On the other hand, there are larger, higher-level, higher-order concerns beyond the immediate, physical reality of all the changes I have and will continue to experience.
Everything feels the same and different; it feels like the beginning of the end. Outside this house, people are barely on public transport, facemasks lie trampled on the cobblestones and grocery store shelves lack toilet paper, pasta, flour, and hand sanitizer. Every day there are new headlines about Germany closing its borders, travel restrictions being put into place, and every possible event being cancelled.
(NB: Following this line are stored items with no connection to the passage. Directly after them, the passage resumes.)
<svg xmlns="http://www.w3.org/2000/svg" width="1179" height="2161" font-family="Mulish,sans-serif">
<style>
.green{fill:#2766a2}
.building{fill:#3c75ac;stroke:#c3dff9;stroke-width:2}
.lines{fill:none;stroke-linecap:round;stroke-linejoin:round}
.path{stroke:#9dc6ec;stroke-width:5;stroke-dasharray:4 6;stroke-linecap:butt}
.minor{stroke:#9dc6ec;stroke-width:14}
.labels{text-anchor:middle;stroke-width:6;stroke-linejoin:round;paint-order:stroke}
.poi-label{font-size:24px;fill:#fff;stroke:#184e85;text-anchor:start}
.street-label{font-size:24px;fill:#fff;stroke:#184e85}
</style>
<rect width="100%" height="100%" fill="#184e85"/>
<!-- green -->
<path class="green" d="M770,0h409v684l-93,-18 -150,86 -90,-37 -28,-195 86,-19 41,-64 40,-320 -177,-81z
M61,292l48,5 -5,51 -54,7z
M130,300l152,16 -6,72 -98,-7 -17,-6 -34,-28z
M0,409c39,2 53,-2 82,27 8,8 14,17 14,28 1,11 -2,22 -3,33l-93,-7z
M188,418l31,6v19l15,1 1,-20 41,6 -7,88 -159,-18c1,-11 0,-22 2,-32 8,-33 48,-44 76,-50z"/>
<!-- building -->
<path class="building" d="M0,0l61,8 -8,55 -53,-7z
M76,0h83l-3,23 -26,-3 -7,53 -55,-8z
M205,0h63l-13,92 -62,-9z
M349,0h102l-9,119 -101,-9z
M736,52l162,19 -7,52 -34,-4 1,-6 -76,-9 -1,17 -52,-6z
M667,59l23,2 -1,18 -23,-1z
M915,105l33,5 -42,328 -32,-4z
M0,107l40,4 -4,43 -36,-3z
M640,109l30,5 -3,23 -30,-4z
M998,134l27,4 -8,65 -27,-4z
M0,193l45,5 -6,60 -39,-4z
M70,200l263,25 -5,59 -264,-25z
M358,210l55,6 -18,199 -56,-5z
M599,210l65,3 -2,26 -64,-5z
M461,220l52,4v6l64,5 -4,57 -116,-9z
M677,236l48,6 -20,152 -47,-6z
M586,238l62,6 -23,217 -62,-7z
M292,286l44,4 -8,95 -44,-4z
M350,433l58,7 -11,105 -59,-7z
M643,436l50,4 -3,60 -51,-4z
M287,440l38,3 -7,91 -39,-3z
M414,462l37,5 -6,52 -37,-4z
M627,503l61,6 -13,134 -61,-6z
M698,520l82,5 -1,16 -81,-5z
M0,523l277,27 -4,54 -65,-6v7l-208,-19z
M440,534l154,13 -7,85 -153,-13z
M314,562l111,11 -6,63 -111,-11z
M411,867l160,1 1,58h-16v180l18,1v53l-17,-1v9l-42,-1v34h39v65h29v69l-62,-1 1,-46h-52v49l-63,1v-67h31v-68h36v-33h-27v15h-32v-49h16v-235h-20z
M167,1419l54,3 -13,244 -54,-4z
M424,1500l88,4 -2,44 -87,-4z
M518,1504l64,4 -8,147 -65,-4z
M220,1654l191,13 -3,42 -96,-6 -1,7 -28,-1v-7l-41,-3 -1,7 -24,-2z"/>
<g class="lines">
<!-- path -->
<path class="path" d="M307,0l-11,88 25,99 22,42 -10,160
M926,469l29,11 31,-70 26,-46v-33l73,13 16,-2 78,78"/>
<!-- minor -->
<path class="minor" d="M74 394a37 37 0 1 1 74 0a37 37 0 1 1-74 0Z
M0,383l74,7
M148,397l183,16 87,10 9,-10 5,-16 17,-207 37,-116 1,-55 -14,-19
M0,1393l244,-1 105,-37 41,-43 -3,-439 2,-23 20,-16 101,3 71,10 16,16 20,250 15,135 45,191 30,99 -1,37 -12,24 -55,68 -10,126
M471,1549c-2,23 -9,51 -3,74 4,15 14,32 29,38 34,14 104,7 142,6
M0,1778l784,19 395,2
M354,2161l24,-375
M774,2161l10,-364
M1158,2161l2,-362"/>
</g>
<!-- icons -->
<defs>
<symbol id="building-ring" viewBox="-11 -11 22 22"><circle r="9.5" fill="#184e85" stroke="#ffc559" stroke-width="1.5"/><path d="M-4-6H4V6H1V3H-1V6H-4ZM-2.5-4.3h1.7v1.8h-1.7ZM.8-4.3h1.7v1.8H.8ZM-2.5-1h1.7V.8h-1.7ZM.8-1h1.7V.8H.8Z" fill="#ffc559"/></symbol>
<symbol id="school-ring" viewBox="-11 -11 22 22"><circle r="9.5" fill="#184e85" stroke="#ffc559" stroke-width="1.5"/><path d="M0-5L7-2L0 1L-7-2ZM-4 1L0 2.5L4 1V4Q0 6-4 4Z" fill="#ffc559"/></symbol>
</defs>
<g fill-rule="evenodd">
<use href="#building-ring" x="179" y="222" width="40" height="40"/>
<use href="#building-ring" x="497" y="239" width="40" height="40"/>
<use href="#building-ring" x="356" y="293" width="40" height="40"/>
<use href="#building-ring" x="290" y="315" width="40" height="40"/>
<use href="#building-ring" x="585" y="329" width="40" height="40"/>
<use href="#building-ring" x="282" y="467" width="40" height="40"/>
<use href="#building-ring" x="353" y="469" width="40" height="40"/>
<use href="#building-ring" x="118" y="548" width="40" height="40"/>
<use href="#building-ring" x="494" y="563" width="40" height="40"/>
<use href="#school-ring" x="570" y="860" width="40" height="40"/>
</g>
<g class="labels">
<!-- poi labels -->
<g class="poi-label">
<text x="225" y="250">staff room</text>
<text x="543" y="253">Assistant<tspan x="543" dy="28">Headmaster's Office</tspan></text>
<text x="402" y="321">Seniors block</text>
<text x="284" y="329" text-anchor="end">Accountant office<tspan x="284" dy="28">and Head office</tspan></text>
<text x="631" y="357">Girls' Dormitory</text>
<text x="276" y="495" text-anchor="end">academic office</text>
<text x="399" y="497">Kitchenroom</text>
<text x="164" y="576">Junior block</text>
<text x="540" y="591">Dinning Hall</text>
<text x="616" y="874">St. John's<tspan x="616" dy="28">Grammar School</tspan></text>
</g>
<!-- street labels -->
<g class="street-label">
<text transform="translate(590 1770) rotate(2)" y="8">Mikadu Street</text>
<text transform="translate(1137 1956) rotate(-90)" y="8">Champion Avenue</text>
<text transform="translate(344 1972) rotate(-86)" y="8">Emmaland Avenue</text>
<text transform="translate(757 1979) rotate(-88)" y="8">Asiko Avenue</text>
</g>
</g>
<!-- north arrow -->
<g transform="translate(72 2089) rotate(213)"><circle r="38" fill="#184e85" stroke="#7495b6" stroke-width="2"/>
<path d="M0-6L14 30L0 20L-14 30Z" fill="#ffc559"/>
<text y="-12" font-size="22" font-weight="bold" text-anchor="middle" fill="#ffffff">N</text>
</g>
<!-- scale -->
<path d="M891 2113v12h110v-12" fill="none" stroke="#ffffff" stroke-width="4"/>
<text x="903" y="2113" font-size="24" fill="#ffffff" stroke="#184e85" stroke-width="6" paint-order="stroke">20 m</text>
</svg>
But people still go outside and enjoy the sunshine, they tend their gardens and they visit the zoo on Sundays. They drink coffee and beer and cuddle and comfort their children. It’s the best and worst of times: this crisis is bringing out the humanity in humans (das Volk, der Mensch) in shining examples of what Oberlin professor Peter Woods called “auffällige Menschheit” which means something like “obvious” or “visible” humanity. Visible, but not performative. It gives me comfort to know that we can unite around a certain cause right now, and I hope people continue to make the personal sacrifices that they are able to in the name of protecting public health and the collective good. It gives me hope that, once this most immediate crisis passes, we can unite around the other crises the world faces, namely climate change. It gives me hope that in the next election, people will see everything wrong with our society that has been laid bare by this virus (as if it wasn’t obvious before), and vote for an administration that will work towards radical change.
Mostly, I hope that I will do my best to stay connected to those who matter to me, even when we are separated physically. I wish health, strength, beauty, nourishment, love, and healing on every one of you.
We are all aspen trees. Even though they are invisible, we have roots that connect us all.